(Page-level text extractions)
►
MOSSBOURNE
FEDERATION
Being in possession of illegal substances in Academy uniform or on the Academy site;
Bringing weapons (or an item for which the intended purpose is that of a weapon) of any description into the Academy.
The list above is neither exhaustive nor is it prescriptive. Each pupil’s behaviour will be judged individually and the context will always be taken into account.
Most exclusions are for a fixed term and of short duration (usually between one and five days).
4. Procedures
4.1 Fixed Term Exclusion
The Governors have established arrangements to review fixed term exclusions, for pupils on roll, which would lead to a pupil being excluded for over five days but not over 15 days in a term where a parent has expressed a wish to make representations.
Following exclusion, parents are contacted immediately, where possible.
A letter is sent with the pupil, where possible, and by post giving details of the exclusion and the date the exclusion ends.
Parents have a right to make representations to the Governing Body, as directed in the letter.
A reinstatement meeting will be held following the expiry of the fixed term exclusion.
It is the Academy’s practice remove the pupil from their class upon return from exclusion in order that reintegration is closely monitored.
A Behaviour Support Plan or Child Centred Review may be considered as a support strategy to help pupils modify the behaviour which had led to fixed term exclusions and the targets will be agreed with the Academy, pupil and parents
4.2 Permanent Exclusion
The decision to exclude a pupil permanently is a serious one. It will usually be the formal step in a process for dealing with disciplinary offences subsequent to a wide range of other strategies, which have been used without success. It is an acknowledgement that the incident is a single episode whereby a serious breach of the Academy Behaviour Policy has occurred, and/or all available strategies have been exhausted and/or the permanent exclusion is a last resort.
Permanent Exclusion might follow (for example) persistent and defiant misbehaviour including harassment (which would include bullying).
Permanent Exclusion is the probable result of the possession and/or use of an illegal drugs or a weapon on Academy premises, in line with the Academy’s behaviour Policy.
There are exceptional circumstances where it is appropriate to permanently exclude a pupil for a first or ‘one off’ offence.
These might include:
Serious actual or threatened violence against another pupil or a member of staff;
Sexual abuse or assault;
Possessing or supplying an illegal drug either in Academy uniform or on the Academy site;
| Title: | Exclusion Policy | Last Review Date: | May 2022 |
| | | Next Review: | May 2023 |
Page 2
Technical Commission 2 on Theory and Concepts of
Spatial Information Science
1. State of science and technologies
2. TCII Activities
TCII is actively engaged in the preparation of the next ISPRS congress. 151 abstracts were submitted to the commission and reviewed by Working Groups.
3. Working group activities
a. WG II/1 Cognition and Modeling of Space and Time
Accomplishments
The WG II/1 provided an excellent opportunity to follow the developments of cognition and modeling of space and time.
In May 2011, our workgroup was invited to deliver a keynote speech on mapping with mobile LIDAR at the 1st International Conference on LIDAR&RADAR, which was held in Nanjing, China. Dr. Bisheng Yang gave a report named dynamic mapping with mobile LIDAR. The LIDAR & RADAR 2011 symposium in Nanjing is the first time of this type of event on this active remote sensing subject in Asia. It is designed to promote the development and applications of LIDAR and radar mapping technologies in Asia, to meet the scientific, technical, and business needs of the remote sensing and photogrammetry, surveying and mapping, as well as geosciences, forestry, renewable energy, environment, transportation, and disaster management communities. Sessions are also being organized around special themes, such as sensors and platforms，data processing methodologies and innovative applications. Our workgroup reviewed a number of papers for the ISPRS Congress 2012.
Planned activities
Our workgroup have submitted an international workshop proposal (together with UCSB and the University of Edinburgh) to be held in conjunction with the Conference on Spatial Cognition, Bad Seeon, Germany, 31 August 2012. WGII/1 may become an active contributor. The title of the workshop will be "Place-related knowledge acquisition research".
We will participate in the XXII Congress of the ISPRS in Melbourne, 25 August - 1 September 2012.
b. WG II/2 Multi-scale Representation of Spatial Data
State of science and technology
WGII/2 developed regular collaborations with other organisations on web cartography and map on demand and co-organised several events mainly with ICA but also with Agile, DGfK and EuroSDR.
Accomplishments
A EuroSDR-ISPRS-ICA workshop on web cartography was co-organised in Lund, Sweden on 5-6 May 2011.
◄
**TASK TO COMPLETE:**
Copy every record exactly, with nothing added or dropped.

**FINISHED TASK:**
MOSSBOURNE
FEDERATION
Being in possession of illegal substances in Academy uniform or on the Academy site;
Bringing weapons (or an item for which the intended purpose is that of a weapon) of any description into the Academy.
The list above is neither exhaustive nor is it prescriptive. Each pupil’s behaviour will be judged individually and the context will always be taken into account.
Most exclusions are for a fixed term and of short duration (usually between one and five days).
4. Procedures
4.1 Fixed Term Exclusion
The Governors have established arrangements to review fixed term exclusions, for pupils on roll, which would lead to a pupil being excluded for over five days but not over 15 days in a term where a parent has expressed a wish to make representations.
Following exclusion, parents are contacted immediately, where possible.
A letter is sent with the pupil, where possible, and by post giving details of the exclusion and the date the exclusion ends.
Parents have a right to make representations to the Governing Body, as directed in the letter.
A reinstatement meeting will be held following the expiry of the fixed term exclusion.
It is the Academy’s practice remove the pupil from their class upon return from exclusion in order that reintegration is closely monitored.
A Behaviour Support Plan or Child Centred Review may be considered as a support strategy to help pupils modify the behaviour which had led to fixed term exclusions and the targets will be agreed with the Academy, pupil and parents
4.2 Permanent Exclusion
The decision to exclude a pupil permanently is a serious one. It will usually be the formal step in a process for dealing with disciplinary offences subsequent to a wide range of other strategies, which have been used without success. It is an acknowledgement that the incident is a single episode whereby a serious breach of the Academy Behaviour Policy has occurred, and/or all available strategies have been exhausted and/or the permanent exclusion is a last resort.
Permanent Exclusion might follow (for example) persistent and defiant misbehaviour including harassment (which would include bullying).
Permanent Exclusion is the probable result of the possession and/or use of an illegal drugs or a weapon on Academy premises, in line with the Academy’s behaviour Policy.
There are exceptional circumstances where it is appropriate to permanently exclude a pupil for a first or ‘one off’ offence.
These might include:
Serious actual or threatened violence against another pupil or a member of staff;
Sexual abuse or assault;
Possessing or supplying an illegal drug either in Academy uniform or on the Academy site;
| Title: | Exclusion Policy | Last Review Date: | May 2022 |
| | | Next Review: | May 2023 |
Page 2
Technical Commission 2 on Theory and Concepts of
Spatial Information Science
1. State of science and technologies
2. TCII Activities
TCII is actively engaged in the preparation of the next ISPRS congress. 151 abstracts were submitted to the commission and reviewed by Working Groups.
3. Working group activities
a. WG II/1 Cognition and Modeling of Space and Time
Accomplishments
The WG II/1 provided an excellent opportunity to follow the developments of cognition and modeling of space and time.
In May 2011, our workgroup was invited to deliver a keynote speech on mapping with mobile LIDAR at the 1st International Conference on LIDAR&RADAR, which was held in Nanjing, China. Dr. Bisheng Yang gave a report named dynamic mapping with mobile LIDAR. The LIDAR & RADAR 2011 symposium in Nanjing is the first time of this type of event on this active remote sensing subject in Asia. It is designed to promote the development and applications of LIDAR and radar mapping technologies in Asia, to meet the scientific, technical, and business needs of the remote sensing and photogrammetry, surveying and mapping, as well as geosciences, forestry, renewable energy, environment, transportation, and disaster management communities. Sessions are also being organized around special themes, such as sensors and platforms，data processing methodologies and innovative applications. Our workgroup reviewed a number of papers for the ISPRS Congress 2012.
Planned activities
Our workgroup have submitted an international workshop proposal (together with UCSB and the University of Edinburgh) to be held in conjunction with the Conference on Spatial Cognition, Bad Seeon, Germany, 31 August 2012. WGII/1 may become an active contributor. The title of the workshop will be "Place-related knowledge acquisition research".
We will participate in the XXII Congress of the ISPRS in Melbourne, 25 August - 1 September 2012.
b. WG II/2 Multi-scale Representation of Spatial Data
State of science and technology
WGII/2 developed regular collaborations with other organisations on web cartography and map on demand and co-organised several events mainly with ICA but also with Agile, DGfK and EuroSDR.
Accomplishments
A EuroSDR-ISPRS-ICA workshop on web cartography was co-organised in Lund, Sweden on 5-6 May 2011.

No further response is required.